Magistrado ResponsávelANA PAULA PORTELA
Data da Resolução11 de Setembro de 2019
EmissorSupremo Tribunal Administrativo (Portugal)

I. Relatório 1. A………… LDA recorreu para este Supremo Tribunal Administrativo, nos termos do art. 150º, 1, do CPTA, do acórdão do TCA Norte, de 1 de Março de 2019, que revogou a sentença proferida pelo TAF de Aveiro e julgou improcedente a AÇÃO DE CONTENCIOSO PRÉ CONTRATUAL por si intentada contra o MINISTÉRIO DA EDUCAÇÃO E CIÊNCIA, onde pedia: - A anulação do ato de adjudicação de 21 de Maio de 2018; - A condenação do réu a excluir as propostas apresentadas pela adjudicatária B…………, Lda, e pelas concorrentes C………… e D………… e a consequente adjudicação à autora; e em cumulação - Caso o contrato esteja integralmente executado, a anulação do contrato com base em invalidade derivada e a condenação do réu a pagar à autora uma indemnização pelos danos causados pela não celebração do contrato no valor global de €100.240,00.

  1. Para tanto conclui as suas alegações da seguinte forma: “1ª – Nos termos do n.º 1 do artigo 150º do CPTA, existem dois requisitos alternativos que justificam a admissão do recurso, questão que pela sua relevância jurídica ou social, se reveste de importância fundamental ou, necessidade clara de admissão do recurso jurisdicional para uma melhor aplicação do direito, sendo que no caso em apreço verificam-se ambos os pressupostos.

    2ª – Nos autos em apreço, não existem quaisquer dúvidas de que se verificam os dois pressupostos para a admissão da presente revista excecional.

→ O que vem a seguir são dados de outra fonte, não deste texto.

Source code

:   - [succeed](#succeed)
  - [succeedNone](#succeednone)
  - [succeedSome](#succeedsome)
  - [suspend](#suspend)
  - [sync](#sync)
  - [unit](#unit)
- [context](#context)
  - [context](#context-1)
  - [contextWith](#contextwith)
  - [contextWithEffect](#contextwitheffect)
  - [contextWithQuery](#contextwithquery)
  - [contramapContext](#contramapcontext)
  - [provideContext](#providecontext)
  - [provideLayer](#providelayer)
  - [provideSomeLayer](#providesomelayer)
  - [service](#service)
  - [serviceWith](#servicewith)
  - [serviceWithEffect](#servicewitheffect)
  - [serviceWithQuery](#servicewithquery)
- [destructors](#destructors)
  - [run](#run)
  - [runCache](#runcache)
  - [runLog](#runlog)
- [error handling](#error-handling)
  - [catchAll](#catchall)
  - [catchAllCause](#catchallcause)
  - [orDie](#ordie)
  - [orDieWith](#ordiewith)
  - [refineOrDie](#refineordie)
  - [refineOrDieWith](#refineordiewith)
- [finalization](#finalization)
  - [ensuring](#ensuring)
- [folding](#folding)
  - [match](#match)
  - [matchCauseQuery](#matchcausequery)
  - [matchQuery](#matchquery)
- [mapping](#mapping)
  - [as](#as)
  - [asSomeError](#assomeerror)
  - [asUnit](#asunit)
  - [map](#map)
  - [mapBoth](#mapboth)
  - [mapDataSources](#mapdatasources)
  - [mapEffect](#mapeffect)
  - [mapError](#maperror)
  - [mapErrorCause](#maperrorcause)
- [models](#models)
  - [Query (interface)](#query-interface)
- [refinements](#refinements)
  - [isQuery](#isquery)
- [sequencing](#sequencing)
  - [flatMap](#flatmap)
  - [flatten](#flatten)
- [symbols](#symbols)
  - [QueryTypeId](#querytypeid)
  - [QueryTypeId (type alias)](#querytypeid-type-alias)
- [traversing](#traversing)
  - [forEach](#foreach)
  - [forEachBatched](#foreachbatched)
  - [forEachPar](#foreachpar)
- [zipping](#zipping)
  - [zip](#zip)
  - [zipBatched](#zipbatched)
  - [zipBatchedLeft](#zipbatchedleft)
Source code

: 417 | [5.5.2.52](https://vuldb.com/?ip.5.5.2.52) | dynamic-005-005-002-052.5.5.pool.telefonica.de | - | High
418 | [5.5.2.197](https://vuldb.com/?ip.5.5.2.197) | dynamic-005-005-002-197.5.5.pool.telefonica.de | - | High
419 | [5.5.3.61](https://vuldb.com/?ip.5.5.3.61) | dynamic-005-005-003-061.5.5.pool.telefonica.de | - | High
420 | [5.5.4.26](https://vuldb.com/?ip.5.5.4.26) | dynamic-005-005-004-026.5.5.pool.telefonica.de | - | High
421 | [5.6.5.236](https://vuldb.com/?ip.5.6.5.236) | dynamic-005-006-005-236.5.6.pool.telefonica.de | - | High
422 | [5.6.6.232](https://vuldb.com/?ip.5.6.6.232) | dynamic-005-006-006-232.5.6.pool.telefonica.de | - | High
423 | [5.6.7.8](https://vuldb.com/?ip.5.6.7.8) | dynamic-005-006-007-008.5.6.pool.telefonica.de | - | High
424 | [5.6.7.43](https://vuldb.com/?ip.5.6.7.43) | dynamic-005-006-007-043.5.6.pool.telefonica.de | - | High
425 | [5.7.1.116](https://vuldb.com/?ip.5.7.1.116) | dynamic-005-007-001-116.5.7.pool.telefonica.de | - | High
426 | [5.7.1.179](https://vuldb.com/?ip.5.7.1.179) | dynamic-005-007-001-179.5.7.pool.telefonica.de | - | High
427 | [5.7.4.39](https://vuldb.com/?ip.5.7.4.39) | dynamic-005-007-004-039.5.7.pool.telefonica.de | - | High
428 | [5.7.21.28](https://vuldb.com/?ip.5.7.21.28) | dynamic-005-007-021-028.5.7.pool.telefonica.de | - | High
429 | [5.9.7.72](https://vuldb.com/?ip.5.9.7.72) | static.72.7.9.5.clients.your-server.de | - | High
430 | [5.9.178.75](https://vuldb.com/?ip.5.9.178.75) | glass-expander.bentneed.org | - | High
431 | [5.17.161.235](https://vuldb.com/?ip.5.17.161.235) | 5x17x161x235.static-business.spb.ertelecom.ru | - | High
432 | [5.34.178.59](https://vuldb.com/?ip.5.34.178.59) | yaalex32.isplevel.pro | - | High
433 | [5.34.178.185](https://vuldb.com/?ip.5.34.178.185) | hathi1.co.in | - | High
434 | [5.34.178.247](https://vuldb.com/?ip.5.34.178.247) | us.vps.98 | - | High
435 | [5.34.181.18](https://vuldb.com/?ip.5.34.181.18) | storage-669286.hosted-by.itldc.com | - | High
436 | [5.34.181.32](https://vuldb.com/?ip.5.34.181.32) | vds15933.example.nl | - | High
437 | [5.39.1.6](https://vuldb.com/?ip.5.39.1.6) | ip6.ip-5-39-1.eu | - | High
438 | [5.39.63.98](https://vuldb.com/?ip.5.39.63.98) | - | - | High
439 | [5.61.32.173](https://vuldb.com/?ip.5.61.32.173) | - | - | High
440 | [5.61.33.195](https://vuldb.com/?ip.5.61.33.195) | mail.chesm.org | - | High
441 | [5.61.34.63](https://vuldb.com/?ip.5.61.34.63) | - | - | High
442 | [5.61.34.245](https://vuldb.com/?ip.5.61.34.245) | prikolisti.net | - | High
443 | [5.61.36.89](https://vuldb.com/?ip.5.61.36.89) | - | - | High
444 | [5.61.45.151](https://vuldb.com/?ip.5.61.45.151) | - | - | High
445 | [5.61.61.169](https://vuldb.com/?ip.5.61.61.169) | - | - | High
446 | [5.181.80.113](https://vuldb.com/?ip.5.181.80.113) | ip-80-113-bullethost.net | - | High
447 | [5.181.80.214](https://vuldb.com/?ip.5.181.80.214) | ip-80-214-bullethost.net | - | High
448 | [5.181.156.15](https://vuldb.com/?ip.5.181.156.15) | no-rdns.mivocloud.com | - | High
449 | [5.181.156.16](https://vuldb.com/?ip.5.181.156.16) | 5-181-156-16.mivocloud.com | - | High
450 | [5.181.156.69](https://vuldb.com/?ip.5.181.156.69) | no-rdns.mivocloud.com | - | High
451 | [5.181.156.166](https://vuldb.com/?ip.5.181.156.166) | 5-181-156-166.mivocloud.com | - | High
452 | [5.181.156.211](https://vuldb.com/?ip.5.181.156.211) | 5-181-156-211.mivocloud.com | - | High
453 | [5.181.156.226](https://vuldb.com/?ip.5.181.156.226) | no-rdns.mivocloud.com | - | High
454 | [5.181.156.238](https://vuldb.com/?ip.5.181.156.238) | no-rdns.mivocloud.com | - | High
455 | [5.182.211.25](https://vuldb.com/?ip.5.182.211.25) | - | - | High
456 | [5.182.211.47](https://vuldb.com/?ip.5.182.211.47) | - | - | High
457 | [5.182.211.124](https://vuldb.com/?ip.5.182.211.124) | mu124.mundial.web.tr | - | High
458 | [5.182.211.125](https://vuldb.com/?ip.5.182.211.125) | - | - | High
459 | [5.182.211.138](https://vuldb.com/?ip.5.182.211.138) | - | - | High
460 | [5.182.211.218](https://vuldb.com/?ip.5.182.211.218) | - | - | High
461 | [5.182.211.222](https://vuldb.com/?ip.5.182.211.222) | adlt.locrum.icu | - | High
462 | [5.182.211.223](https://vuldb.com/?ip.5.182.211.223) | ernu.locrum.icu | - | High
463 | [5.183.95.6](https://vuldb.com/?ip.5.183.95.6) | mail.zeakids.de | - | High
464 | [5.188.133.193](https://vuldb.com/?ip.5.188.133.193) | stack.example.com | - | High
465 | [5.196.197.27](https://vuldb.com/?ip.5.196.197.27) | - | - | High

    Quanto ao primeiro pressuposto, 3ª – Entende-se que a revista deve igualmente ser admitida sempre que «conjugue múltiplas e complexas «quaestiones juris» relacionadas com a contratação pública – mais particularmente, conexas com várias causas de exclusão de propostas e com diversos problemas acerca da submissão de documentos à plataforma electrónica – por se tratar de assuntos juridicamente relevantes e repetíveis em inúmeros dissídios.» 4ª – No caso, são várias as questões complexas suscitadas, a saber, a assinatura dos documentos da proposta com base num certificado digital de autenticação, a apresentação do Anexo I em detrimento do DEUCP (exigível nos termos do n.º 6 do artigo 57º do CCP), a apresentação de documentos redigidos nos seus elementos essenciais em idioma estrangeiro (sendo que o programa de concurso não admitiu a possibilidade de serem apresentados documentos em idioma estrangeiro) e o incumprimento do ónus de formular conclusões (decorrente da reprodução quase integral das alegações).

    Assim, 5ª – Deve ser admitida a revista «pelo interesse geral e susceptibilidade de vir a colocar-se no futuro e relativamente à qual este STA não teve ainda oportunidade de se pronunciar.» 6ª - No caso em concreto, está em causa a apresentação de uma proposta na plataforma eletrónica da Acingov por parte de um operador económico e em que os documentos foram assinados previamente ao seu carregamento com um certificado digital de autenticação. Discute-se, assim, se os documentos de uma proposta assinados nestes termos e em que no momento da submissão da proposta na plataforma foi utilizado um certificado digital qualificado assegura nos termos da Lei 96/2015, de 17 de agosto, quer a assinatura individualizada dos documentos, quer a exigência da utilização aquando da assinatura e aquando da submissão uma assinatura eletrónica qualificada.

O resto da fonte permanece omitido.